[[ EXCERPT, beginning ]]

Tunisia seems poised to shake off the anti-LGBTQ legacy of its French-imposed 1913 Penal Code after a presidential committee proposed decriminalizing same-sex relations.

Same-sex relations are currently illegal in some seventy countries around the world, including Tunisia, where such relations are punishable by up to three years in prison. But on Friday, Tunisia’s Individual Freedoms and Equality Committee (COLIBE), a committee established by President Beji Caid Essebsi last summer, recommended that Article 230 of the penal code, which explicitly forbids sodomy, be scrapped.

Should Essebsi accept COLIBE’s recommendation, Tunisia would become just the fifth nation in the Middle East and North Africa region to decriminalize same-sex relations. Same-sex relationships are not criminalized in Bahrain, Jordan, Lebanon or Iraq.

Across the MENA region, LGBTQ individuals have limited or extremely restricted rights. And while both Sunni and Shia interpretations of Islamic law prohibit sodomy, many scholars and historians have argued that the current anti-LGBTQ legal frameworks across the region are largely a colonial inheritance.

Of course, the Quran does include several references to same-sex relations; however, these references are much less pervasive than many would assume. In fact, there are only three verses that make explicit reference to such relations.

The first verse, 25:165-166, states, ‘Must you, unlike [other] people, lust after males and abandon the wives that God has created for you? You are exceeding all bounds.’

The two other references to same-sex relations are often taken together as a single unit of thought: ‘If any of your women commit a lewd act, call for witnesses from among you, then, if they testify to their guilt, keep the women at home until death comes to them or until God shows them another way. If two men commit a lewd act, punish them both; if they repent and mend their ways, leave them alone – God is always ready to accept repentance, He is full of mercy’ (4: 15-16).

[[ EXCERPT, end ]]
[[ EXCERPTED RECORDS, beginning ]]

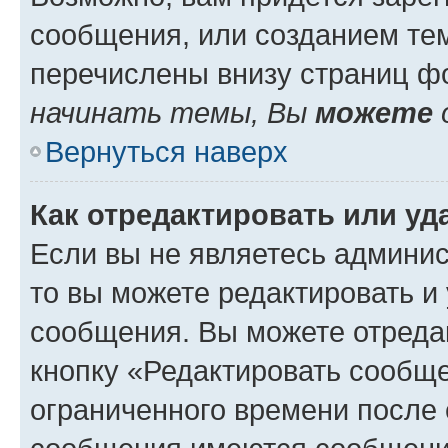
сообщения, или созданием те
перечислены внизу страниц ф
начинать темы, Вы
можете
Вернуться наверх
Как отредактировать или у
Если вы не являетесь админи
то вы можете редактировать и
сообщения. Вы можете отреда
кнопку «Редактировать сообще
ограниченного времени после 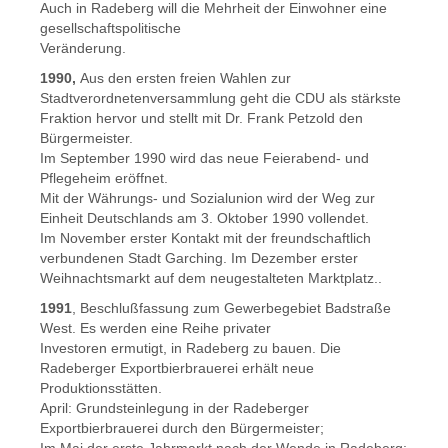
Auch in Radeberg will die Mehrheit der Einwohner eine
gesellschaftspolitische
Veränderung.
1990,
Aus den ersten freien Wahlen zur
Stadtverordnetenversammlung geht die CDU als stärkste
Fraktion hervor und stellt mit Dr. Frank Petzold den
Bürgermeister.
Im September 1990 wird das neue Feierabend- und
Pflegeheim eröffnet.
Mit der Währungs- und Sozialunion wird der Weg zur
Einheit Deutschlands am 3. Oktober 1990 vollendet.
Im November erster Kontakt mit der freundschaftlich
verbundenen Stadt Garching. Im Dezember erster
Weihnachtsmarkt auf dem neugestalteten Marktplatz..
1991
, Beschlußfassung zum Gewerbegebiet Badstraße
West. Es werden eine Reihe privater
Investoren ermutigt, in Radeberg zu bauen. Die
Radeberger Exportbierbrauerei erhält neue
Produktionsstätten.
April: Grundsteinlegung in der Radeberger
Exportbierbrauerei durch den Bürgermeister;
Im Mai der erste Jahrmarkt nach der Wende in Radeberg;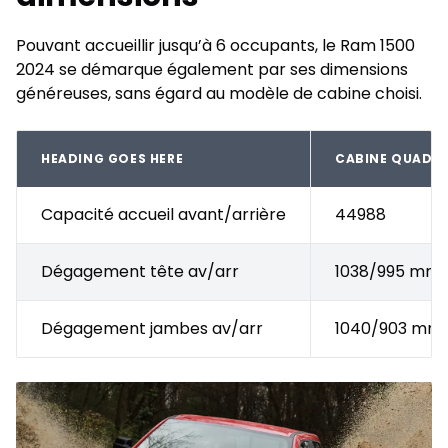
Pouvant accueillir jusqu’à 6 occupants, le Ram 1500
2024 se démarque également par ses dimensions
généreuses, sans égard au modèle de cabine choisi.
HEADING GOES HERE
CABINE QUAD
Capacité accueil avant/arrière
44988
Dégagement tête av/arr
1038/995 mm
Dégagement jambes av/arr
1040/903 mm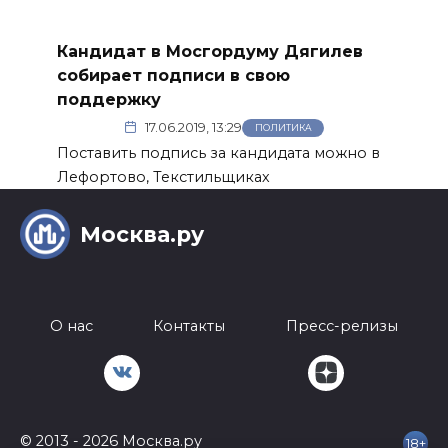
Кандидат в Мосгордуму Дягилев
собирает подписи в свою
поддержку
17.06.2019, 13:29
ПОЛИТИКА
Поставить подпись за кандидата можно в
Лефортово, Текстильщиках
Москва.ру
О нас
Контакты
Пресс-релизы
© 2013 - 2026 Москва.ру
18+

[[ EXCERPTED RECORDS, end ]]

REQUIRED WORK:
(A) According to the article on Tunisia and same-sex relations, what is the maximum prison sentence for such relations in Tunisia?
(B) Continue the article on Tunisia and same-sex relations from the point where it ends.

TASK-BY-TASK OUTPUTS:
(A) Up to three years in prison.

(B)
In addition to these verses, an oft-cited hadith states: ‘If you find anyone doing as Lot’s people did [sodomy], kill the one who does it, and the one to whom it is done.’ (Sunan Abu Dawud 38:4447)

Despite this clear condemnation, many scholars and historians have argued that same-sex relationships were pervasive in the pre-colonial Muslim world. Not only that, there is a strong case to be made that, provided such relations remained discreet and respected established conventions, they were widely accepted. Marshall Hodgson argues this position in his history of Islam, claiming “Despite strong Sharia disapproval, the sexual relations of a mature man with a subordinate youth were so readily accepted in upper-class circles that there was often little or no effort to conceal their existence.”

According to Hodgson’s analysis – which has earned widespread support, at least amongst Western scholars of Islamic world – things began to change in the 19th and 20th centuries as the European empires began expanding across the region. The early colonial agents brought with them Victorian attitudes toward homosexuality and same-sex relations, and these attitudes were eventually adopted by the region’s Westernized elite. Interestingly, as attitudes toward homosexuality and same-sex relations became more tolerant in Europe, such orientations and practices were recast in much of the MENA region as symbolic of the Western decadence and corruption that threatened ‘authentic’ Middle Eastern cultures.

Whether or not one agrees with such an analysis, the fact remains that French or British colonial administrations established and enacted the existing anti-LGBTQ legal frameworks in many MENA nations. The French, who abrogated laws against same-sex relations and homosexuality in metropolitan France in 1791, imposed laws prohibiting “sodomy” (or, using gender-neutral language, same-sex relations writ large) in Algeria, Lebanon, Morocco and Tunisia during the late 1800s and the early 1900s. In 1861, the Indian Penal Code (which, despite its name, was created by the British colonial administration) was exported to the British protectorates – including Bahrain, Oman, Qatar, the United Arab Emirates and parts of modern-day Yemen – effectively criminalizing same-sex relations and homosexuality across much of the Middle East.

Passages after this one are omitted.